## Excerpted text
┏━━
My old art history professor, Vincent Scully, spoke about the World Trade Center a few days after it was destroyed at a conference at Yale planned with a different purpose. “None of us has ever liked the World Trade Towers very much,” he said. And yet that was precisely what gave his tribute its power. “When a very conspicuous building in our city, which we expect to outlive us, is destroyed by enemy action,” he said, “then it’s not only the lives of the people who are lost in it, but the lives of all of us, and the hope of future life which is cut away. And they know it. They know what they are doing.”
That was the voice I’d gone looking for—humane, reverential—when I stumbled on the video a few years ago, after reading that the great class he made famous, Introduction to Art History: Renaissance to Modern, was canceled in 2020 because students complained it was too Western.
I will end with what I wrote 23 years ago. I’m grateful to the editors who asked me at the time, and hope I never forget how important it is to express what you notice.
When I was growing up, my father would go to bed with a transistor radio set to an all-news station. Even without a radio, my father was attuned to the menace of history. A Jew born in Vienna in 1924, he fled his homeland in 1938; his parents were killed in the Holocaust. I sometimes imagined my father was listening for some repetition of past evils so that he could rectify old responses, but he may just have been expecting more bad news. In any event, the grumbling static from the bedroom depressed me, and I vowed to replace it with music more cheerfully in tune with America. These days, however, I find myself on my father’s frequency. I have awakened to antisemitism.
I am not being chased down alleyways and called a Christ-killer, I do not feel that prejudicial hiring practices will keep me out of a job, and I am not afraid that the police will come and take away my family. I am, in fact, more grateful than ever that my father found refuge in this country. But in recent weeks I have been reminded, in ways too plentiful to ignore, about the role Jews play in the fantasy life of the world. Jews were not the cause of World War II, but they were at the metaphysical center of that conflict nonetheless, since the Holocaust was part of Hitler’s agenda and a key motivation of his campaign. Jews are not the cause of World War III, if that’s what we are facing, but they have been placed at the center of it in mysterious and disturbing ways.
I was born in 1963, a generation removed and an ocean away from the destruction of European Jewry. My mother was born here, so there was always half the family that breathed in the easy air of postwar America. You don’t have to read a lot of Freud to discover that the key to healthy life is the ability to fend off reality to a certain extent. Deny reality too much, of course, and you’re crazy; too little and you’re merely miserable. My own private balancing act has involved acknowledging the fate of my murdered grandparents and trying to live a modern American life. I studied English literature in college and in graduate school, where I toyed with a dissertation on Milton, a Christian concerned with justifying the ways of God to man. I dropped out of graduate school to become a writer, but I always felt about my life in America what Milton says of Adam and Eve entering exile—the world was all before me.
┗━━
Extracted data entries
┏━━
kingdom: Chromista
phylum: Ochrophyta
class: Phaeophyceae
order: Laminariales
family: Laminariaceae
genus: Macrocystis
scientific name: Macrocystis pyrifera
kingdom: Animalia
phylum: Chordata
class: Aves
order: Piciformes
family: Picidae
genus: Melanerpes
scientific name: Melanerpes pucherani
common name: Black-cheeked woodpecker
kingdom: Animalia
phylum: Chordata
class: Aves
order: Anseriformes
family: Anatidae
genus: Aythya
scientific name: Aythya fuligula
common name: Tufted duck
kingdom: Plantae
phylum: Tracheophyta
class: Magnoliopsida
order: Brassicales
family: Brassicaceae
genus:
┗━━
## Requirement 1
Rewrite the passage of the excerpt on antisemitism from "I am not being" up to and including "and disturbing ways.", substituting "spiritual" for "metaphysical".
## Requirement 2
List every line of the records that contains the word "name", treating uppercase and lowercase as distinct.
The excerpt on antisemitism has no connection to the records.

## Final answer 1
I am not being chased down alleyways and called a Christ-killer, I do not feel that prejudicial hiring practices will keep me out of a job, and I am not afraid that the police will come and take away my family. I am, in fact, more grateful than ever that my father found refuge in this country. But in recent weeks I have been reminded, in ways too plentiful to ignore, about the role Jews play in the fantasy life of the world. Jews were not the cause of World War II, but they were at the spiritual center of that conflict nonetheless, since the Holocaust was part of Hitler’s agenda and a key motivation of his campaign. Jews are not the cause of World War III, if that’s what we are facing, but they have been placed at the center of it in mysterious and disturbing ways.

## Final answer 2
scientific name: Macrocystis pyrifera
scientific name: Melanerpes pucherani
common name: Black-cheeked woodpecker
scientific name: Aythya fuligula
common name: Tufted duck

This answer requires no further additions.